‘Cansamos de tentar mudar o São Paulo de fora para dentro’, diz Alexandre Pássaro
Em entrevista exclusiva, gerente de futebol fala de vendas, contratações, do grande déficit de 2019 e de como o clube decidiu não se deixar levar pelo mundo exterior
No time da PUC-SP, faculdade em que cursou direito, Alexandre Pássaro foi um lateral-direito que migrou para o meio de campo (familiar, não?), marcava seus golzinhos de falta e vivia intensamente a rivalidade com a USP. Há dez anos, quando dava os primeiros passos de sua vida profissional, perdia até algumas noites de sexta-feira para assistir a jogos como São Caetano x Duque de Caxias pela Série B. Atualmente, tem ocupado os momentos de lazer com a série da Netflix sobre a saga do Sunderland para voltar à elite do futebol inglês. É, como se pode notar, um apaixonado pelo futebol.
Ironicamente, um dos desafios que hoje ele se impõe como gerente-executivo do São Paulo é fechar um pouco os ouvidos para o que diz a paixão. A gestão Leco, que ganhou a fama de populista por algumas vezes atender a anseios da arquibancada em momentos de maior pressão, agora toma atitudes como a de confrontar os gritos de "burro" de uma torcida castigada por quase oito anos de fila com uma manifestação pública de apoio a Fernando Diniz.
- No começo do ano, eu e o Raí fizemos uma palestra para todos os funcionários, com o Diniz, e depois para todos os jogadores, dizendo que a gente estava um pouco cansado de tentar sempre fazer com que o São Paulo mudasse de fora para dentro. Lógico que a torcida é o maior bem que a gente tem, mas a gente tem que saber que só vai mudar essa atmosfera com bons resultados. E os bons resultados a gente vai fazer lá dentro. A gente precisa absorver cada vez menos o mundo de fora, porque isso interfere. Quando a gente pensou no vídeo, talvez tenha sido um reflexo disso.
Essa visão mais desapaixonada vale, por exemplo, para o momento de se desfazer de jogadores. Pássaro crê que seja inevitável ter atletas que não dão certo - o São Paulo tem variados exemplos nos últimos anos -, mas tenta desenvolver maneiras de minimizar o prejuízo financeiro e até convertê-lo em benefício esportivo. Recentemente, o clube conseguiu a prioridade de compra de garotos de Botafogo, Fluminense e Cruzeiro ao emprestar Diego Souza, Hudson e Everton Felipe.
- Mover esses jogadores e ter alguma coisa em troca mostra que aquele ativo, que aos olhos de muita gente parece um ativo podre, não é podre para o mercado. A gente precisa tirar um pouco da nossa paixão pelo São Paulo, da nossa paixão pelo jogo, e lembrar que aquele jogador foi contratado mediante um preço porque ele vale alguma coisa. Não é possível que depois de seis meses, um ano ou dois anos ele não valha absolutamente nada. Se a gente cair na conversa e acreditar que aquele ativo é podre, vamos fazer o que faziam: mandar para Cotia, rescindir... Isso a gente só tem feito com jogador que tenha um comportamento que mereça esse tipo de contrapartida do clube.

Registros do conjunto:
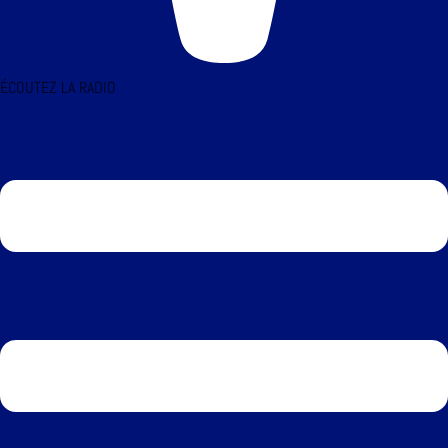
ÉCOUTEZ LA RADIO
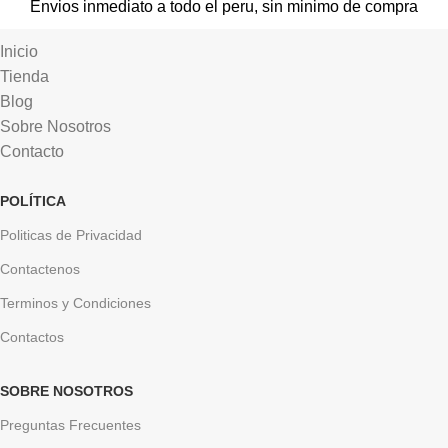
Envios inmediato a todo el peru, sin minimo de compra
Inicio
Tienda
Blog
Sobre Nosotros
Contacto
POLÍTICA
Politicas de Privacidad
Contactenos
Terminos y Condiciones
Contactos
SOBRE NOSOTROS
Preguntas Frecuentes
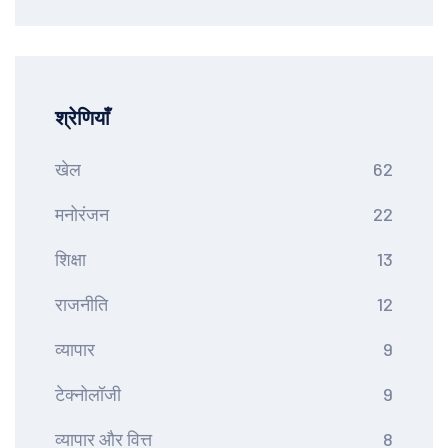
श्रेणियाँ
खेल
62
मनोरंजन
22
शिक्षा
13
राजनीति
12
व्यापार
9
टेक्नोलॉजी
9
व्यापार और वित्त
8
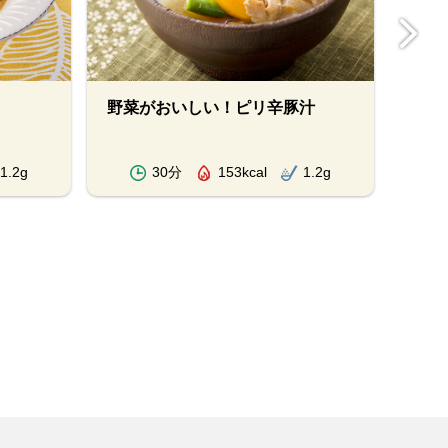
野菜がおいしい！ピリ辛豚汁
ハー
1.2g
30分
153kcal
1.2g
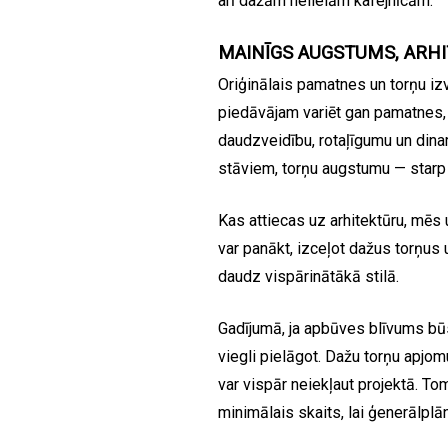
arī dažām nelielām kafejnīcām.
MAINĪGS AUGSTUMS, ARH
Oriģinālais pamatnes un torņu iz
piedāvājam variēt gan pamatnes, 
daudzveidību, rotaļīgumu un din
stāviem, torņu augstumu — starp
Kas attiecas uz arhitektūru, mēs
var panākt, izceļot dažus torņus
daudz vispārinātākā stilā.
Gadījumā, ja apbūves blīvums bū
viegli pielāgot. Dažu torņu apjo
var vispār neiekļaut projektā. To
minimālais skaits, lai ģenerālplā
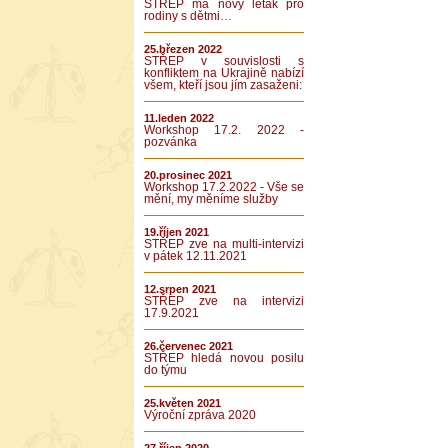
STŘEP má nový leták pro
rodiny s dětmi…
25.březen 2022
STŘEP v souvislosti s
konfliktem na Ukrajině nabízí
všem, kteří jsou jím zasaženi:
11.leden 2022
Workshop 17.2. 2022 -
pozvánka
20.prosinec 2021
Workshop 17.2.2022 - Vše se
mění, my měníme služby
19.říjen 2021
STŘEP zve na multi-intervizi
v pátek 12.11.2021
12.srpen 2021
STŘEP zve na intervizi
17.9.2021
26.červenec 2021
STŘEP hledá novou posilu
do týmu
25.květen 2021
Výroční zpráva 2020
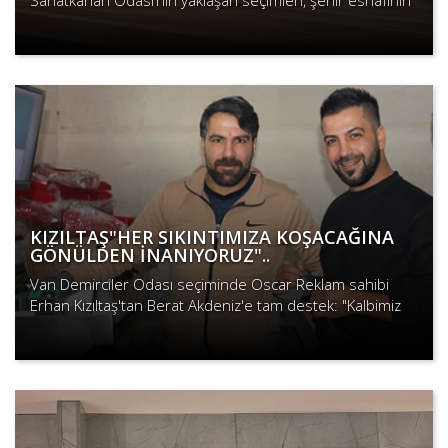
Sanatkârları Odası’nın yaklaşan seçimleri, şehir esnafının
dikkatini çekmeye devam ediyor. Van’ın köklü
Devamını Oku
esnaflarından,..
KIZILTAŞ"HER SIKINTIMIZA KOŞACAĞINA
GÖNÜLDEN İNANIYORUZ"..
Van Demirciler Odası seçiminde Oscar Reklam sahibi
Erhan Kızıltaş'tan Berat Akdeniz'e tam destek: "Kalbimiz
Akdeniz'le, dürüst hizmet için onu seç..
Devamını Oku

Tarefas obrigatórias:
[1] Passe para o inglês esta frase da entrevista com Alexandre Pássaro: "Atualmente, tem ocupado os momentos de lazer com a série da Netflix sobre a saga do Sunderland para voltar à elite do futebol inglês."
[2] Escreva a parte seguinte da entrevista com Alexandre Pássaro, a partir da última frase mostrada.

Respostas do exercício:
[1] These days, he has been spending his free time on the Netflix series about Sunderland's quest to return to the top flight of English soccer.

[2]
Claro que o ideal seria reduzir ao máximo o número de equívocos nas contratações, algo que, na visão do dirigente, o Tricolor está cada vez mais preparado para fazer.
- Infelizmente os erros em contratação sempre vão ocorrer, seja na terceira divisão ou na Premier League. A nossa tarefa, e acho que a gente evoluiu muito, é evitar esses erros ou diminuir os riscos desses erros. O São Paulo tricampeão brasileiro teve um monte de jogadores que passaram, não deram certo e saíram, mas naquele momento de conquista isso acaba sendo esquecido, diferente do nosso momento.
Na entrevista abaixo, você vai saber melhor quem é e como pensa este dirigente de 30 anos, que chegou ao São Paulo em 2015 como advogado, ainda na gestão Aidar, e tornou-se gerente-executivo em 2017, já com Leco. Com experiência de gestão no Rio Claro e no Desportivo Brasil, quando obviamente era ainda mais jovem, e com cursos na CBF, na The Football Association (Inglaterra) e em Harvard (Estados Unidos) no currículo, ele encara ao lado de Raí o desafio de despertar um gigante adormecido do futebol brasileiro.
LANCE!: O São Paulo vem de um ano em que não conquistou títulos, teve receita menor que o esperado e explodiu os gastos, principalmente para contratar jogadores. Essa é uma das causas para o enorme déficit mostrado pelo balanço de 2019. Como foi tomar a decisão de, mesmo com menos dinheiro entrando, aumentar as despesas?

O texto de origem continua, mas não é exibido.